= PROBLEM REQUIREMENTS =
Check every line of the data below for the word "Turbo", then give only the number of lines that have it.

***** INPUT MATERIAL

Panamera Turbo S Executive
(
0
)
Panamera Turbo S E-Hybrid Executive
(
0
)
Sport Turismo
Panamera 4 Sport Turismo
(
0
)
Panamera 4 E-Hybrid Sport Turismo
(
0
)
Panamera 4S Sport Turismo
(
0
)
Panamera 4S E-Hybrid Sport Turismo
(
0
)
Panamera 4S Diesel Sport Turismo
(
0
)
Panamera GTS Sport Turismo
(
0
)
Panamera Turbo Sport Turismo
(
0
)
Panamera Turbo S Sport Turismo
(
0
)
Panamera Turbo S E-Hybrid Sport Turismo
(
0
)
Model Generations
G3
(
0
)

**********
***** INPUT MATERIAL

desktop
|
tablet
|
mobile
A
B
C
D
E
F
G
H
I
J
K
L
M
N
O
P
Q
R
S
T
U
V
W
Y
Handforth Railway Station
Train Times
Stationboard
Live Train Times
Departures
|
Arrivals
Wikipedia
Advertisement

**********

= RESULT FOR THIS EXERCISE =
5